‘American in Paris’ shines with wonderful Gershwin music plus terrific set design and dancing

HIGHLY RECOMMENDED

Put together George Gershwin’s stirring music, Ira Gershwin’s delightful lyrics, Craig Lucas’ thoughtful book, Christopher Wheeldon’s  exceptional choreography and direction and Bob Crowley’ amazing set design.

Henri (Nick Spangler) and dancers perform a fantasy number at a Parisian club. Photos by Matthew
Henri (Nick Spangler) and dancers perform a fantasy number at a Parisian club. Photos by Matthew Murphy

Then people their work with the fine dancing talents of McGee Maddox of the National Ballet of Canada and Sara Esty, former Miami City Ballet soloist.

Add in the excellent acting and vocal talents of Nick Spangler from Book of Mormon and of Adam Hockberg and Emily Ferranti from “Wicked.

With all that creativity and talent put into one show you’ll have an evening to remember at ‘American in Paris,’ now at the Oriental Theatre through Aug. 19, 2017.

Based on the 1951 movie of the same name that won six Academy Awards, the musical follows just discharged American GI Jerry Mulligan (Maddox) in post-WWII Paris.

Deciding to stay in the City of Light to pursue an art career, he comes across Lise Bouvier (Esty) who in the musical show version is a ballerina working at a large department store but also auditions for ballets.

Henri (Nick Spangler), Adam (Etai Benson) and Jerry (McGee Maddox) and cast are enjoying Paris.
Henri (Nick Spangler), Adam (Etai Benson) and Jerry (McGee Maddox) and cast are enjoying Paris.

The show’s story line of boy sees girl and tries to convince her he’s her guy, is complicated by two others who are also smitten with Lise.

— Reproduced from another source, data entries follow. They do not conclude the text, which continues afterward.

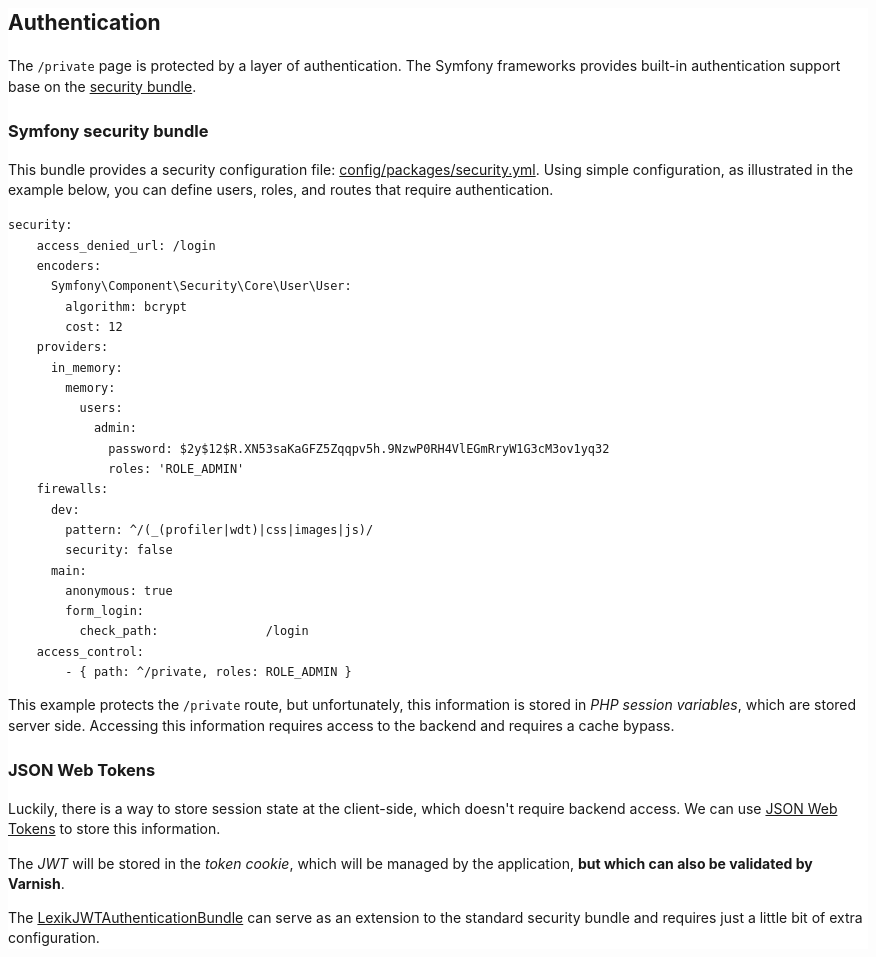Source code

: ## Authentication

The `/private` page is protected by a layer of authentication. The Symfony frameworks provides built-in authentication support base on the [security bundle](https://symfony.com/doc/current/4.0/security.html).

### Symfony security bundle

This bundle provides a security configuration file: [config/packages/security.yml](/config/packages/security.yml). Using simple configuration, as illustrated in the example below, you can define users, roles, and routes that require authentication.

```
security:
    access_denied_url: /login
    encoders:
      Symfony\Component\Security\Core\User\User:
        algorithm: bcrypt
        cost: 12
    providers:
      in_memory:
        memory:
          users:
            admin:
              password: $2y$12$R.XN53saKaGFZ5Zqqpv5h.9NzwP0RH4VlEGmRryW1G3cM3ov1yq32
              roles: 'ROLE_ADMIN'
    firewalls:
      dev:
        pattern: ^/(_(profiler|wdt)|css|images|js)/
        security: false
      main:
        anonymous: true
        form_login:
          check_path:               /login
    access_control:
        - { path: ^/private, roles: ROLE_ADMIN }
```

This example protects the `/private` route, but unfortunately, this information is stored in *PHP session variables*, which are stored server side. Accessing this information requires access to the backend and requires a cache bypass.

### JSON Web Tokens

Luckily, there is a way to store session state at the client-side, which doesn't require backend access. We can use [JSON Web Tokens](https://jwt.io) to store this information.

The *JWT* will be stored in the *token cookie*, which will be managed by the application, **but which can also be validated by Varnish**.

The [LexikJWTAuthenticationBundle](https://github.com/lexik/LexikJWTAuthenticationBundle) can serve as an extension to the standard security bundle and requires just a little bit of extra configuration.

There is Hockberg (Benson), a musician who will write a ballet for her (who’s likely George Gershwin) and Spangler (Henri), a not-out-of-the-closet-yet, son of an upper-class family that doesn’t know he prefers dancing and singing to the family textile business.

The three guys become friends not realizing they all adore the same gal. But the so called “fly in the ointment” is Ferranti (Milo Davenport), a good-looking rich woman who is attracted to Jerry and convinces a ballet company to use his designs for a new ballet written by  Benson.

Watching their antics play out against the incredibly creative, moving set pieces and moving chalked-in designs is reason enough to go. But this a musical that takes advantage of Gershwin’s jazz, classic and bluesy music with wonderful Gene Kelly-like movements in Act I (Kelly  played Mulligan in the movie opposite Leslie Caron’s Lise) and a fabulous, romantic ballet pas de deux between Maddox and Esty near the end of Act II.

Jerry (McGee Maddox) and Lise (Sara Esty) dance the romantic pas de deux near the end of 'An American in Paris' now at the Oriental Theatre.
Jerry (McGee Maddox) and Lise (Sara Esty) dance the romantic pas de deux near the end of ‘An American in Paris’ now at the Oriental Theatre.

The musical’s dance numbers are the creation of Wheeldon who transformed Chicago’s Joffrey Ballet’s  “Nutcracker” last year by reimagining it in time and place. Wheeldon picked up a Tony Award for best choreography with ‘American in Paris.’

The musical is close to the movie but not identical. The movie and musical were inspired by Gershwin’s 1928 “American in Paris “ a composition he wrote after falling in love with the city.

It is tone poem (composition that tells a story or evokes the sounds and sights of a place the composer has in mind.) Think Claude Debussy’s “Prelude To the Afternoon of a Faun” or Modest Mussorgsky’s “Night on the Bare Mountain.”

Gershwin has explained that his American enjoys the Parisian atmosphere and listening to its street sounds. He has also said that the blues section is a bit of homesickness that is soon relieved by Paris’ atmosphere.

Movie songs not in the musical are “Embraceable You,” “Nice Work If You Can Get It,” “By Strauss,” “This Time It’s really Love” and “Love Is Here To Stay.”

The songs and music in the musical not in the movie are “The Man I Love,” “The Second Prelude,” “The Second Rhapsody (Cuban Overture),” “Shall We Dance,” “Fidgety Feet” and “They Can’t Take That Away From Me.”

Go to the show for the music, the songs you know, really excellent dance numbers and an impressive set design that brings Paris to life.

‘AN AMERICAN IN PARIS’ is at the Oriental theatre 24 W. Randol;ph St, Chicago now through Aug. 13, 2017. For tickets and other information visit BroadwayInChicago.